Used Tools & Technologies

GenAI

Required Skills & Competences

Software Development @ 3 Python @ 6 TensorFlow @ 3 Performance Optimization @ 3 OSS @ 3 LLM @ 3 PyTorch @ 3 CUDA @ 5 GPU @ 3 Deep Learning @ 3 Generative AI @ 3 AI @ 3 Robotics @ 3 vLLM @ 3 TensorRT @ 3 SGLang @ 3 Performance Analysis @ 3 JAX @ 3

Details

We are now looking for a Deep Learning Software Engineer, TensorRT Performance. NVIDIA is seeking an experienced Deep Learning Engineer passionate about analyzing and improving the performance of NVIDIA’s inference ecosystem.
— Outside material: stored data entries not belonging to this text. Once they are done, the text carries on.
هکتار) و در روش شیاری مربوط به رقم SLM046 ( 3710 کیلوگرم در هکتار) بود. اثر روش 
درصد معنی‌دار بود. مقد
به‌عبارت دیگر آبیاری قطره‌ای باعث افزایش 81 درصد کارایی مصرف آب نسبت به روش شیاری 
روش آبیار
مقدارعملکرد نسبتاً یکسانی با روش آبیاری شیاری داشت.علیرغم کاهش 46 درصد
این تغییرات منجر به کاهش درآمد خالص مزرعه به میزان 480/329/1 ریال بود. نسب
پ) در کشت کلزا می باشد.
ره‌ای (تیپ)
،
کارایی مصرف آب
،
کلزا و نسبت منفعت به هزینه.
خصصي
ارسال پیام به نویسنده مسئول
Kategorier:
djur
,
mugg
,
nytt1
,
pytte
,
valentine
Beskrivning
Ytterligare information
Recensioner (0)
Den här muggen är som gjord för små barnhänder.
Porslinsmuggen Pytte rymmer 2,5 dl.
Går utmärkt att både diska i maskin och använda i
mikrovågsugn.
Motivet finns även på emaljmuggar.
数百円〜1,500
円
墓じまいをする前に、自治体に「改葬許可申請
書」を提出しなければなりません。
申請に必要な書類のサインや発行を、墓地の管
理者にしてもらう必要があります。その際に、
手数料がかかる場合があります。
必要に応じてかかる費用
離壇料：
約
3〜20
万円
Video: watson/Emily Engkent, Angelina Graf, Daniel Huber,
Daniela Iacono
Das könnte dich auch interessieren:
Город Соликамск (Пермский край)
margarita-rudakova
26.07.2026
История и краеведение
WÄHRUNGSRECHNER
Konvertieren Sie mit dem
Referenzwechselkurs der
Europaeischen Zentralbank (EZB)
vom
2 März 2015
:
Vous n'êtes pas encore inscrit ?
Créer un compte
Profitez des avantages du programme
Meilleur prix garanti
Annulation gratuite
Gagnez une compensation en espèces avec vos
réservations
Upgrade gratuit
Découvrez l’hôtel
The team develops GPU-accelerated deep learning inference software such as TensorRT, DL benchmarking software and performant solutions to deploy and serve models across datacenter GPUs and edge SoCs.

Responsibilities

  • Establish performance benchmarking methodologies and analysis workflows and identify performance issues and opportunities for NVIDIA’s inference ecosystem (e.g., TensorRT, TensorRT-EdgeLLM, Torch-TensorRT).
  • Contribute features and code to NVIDIA/OSS inference frameworks including but not limited to TensorRT, TensorRT-EdgeLLM, and Torch-TensorRT.
  • Develop model pipelines for NVIDIA’s inference ecosystem focused on optimized performance in areas such as quantization, scheduling, memory management, and distributed inference.
  • Collaborate with cross-functional teams across generative AI, automotive, robotics, image understanding, and speech understanding to set directions and develop inference solutions.
  • Scale performance of deep learning models across different architectures and types of NVIDIA accelerators.

Requirements

  • Bachelors, Masters, PhD, or equivalent experience in Computer Science, Computer Engineering, EECS, AI, or relevant field.
  • 2 years of relevant software development experience.
  • Strong C++ and Python programming and software engineering skills.
  • Experience with deep learning frameworks (examples: PyTorch, JAX, TensorFlow, ONNX) and inference libraries (examples: TensorRT, TensorRT-LLM, vLLM, SGLang, FlashInfer).
  • Experience with performance analysis and performance optimization.

Ways to stand out

  • Strong foundation and architectural knowledge of GPUs.
  • Deep understanding of modern deep learning models and workloads (e.g., Transformers, Recommenders, ASR, TTS, Visual Understanding).
  • Proficiency in one of the deep learning programming domain specific languages (examples: CUDA, TileIR, CuTeDSL, cutlass, Triton).
  • Prior contributions to major LLM inference frameworks (e.g., vLLM) or experience with graph compilers in deep learning inference (e.g., TorchDynamo, TorchInductor).
  • Prior experience optimizing performance for low-latency, resource-constrained systems or embedded AI pipelines (e.g., Jetson systems or other edge AI accelerators).

Compensation & Benefits

  • Base salary ranges (determined by location, experience, and pay of employees in similar positions):
    • Level 2: 124,000 USD - 195,500 USD
    • Level 3: 152,000 USD - 241,500 USD
  • You will also be eligible for equity and benefits.

Additional information

  • Applications for this job will be accepted at least until April 7, 2026.
  • This posting is for an existing vacancy.
  • NVIDIA uses AI tools in its recruiting processes.
  • NVIDIA is an equal opportunity employer and committed to fostering a diverse work environment.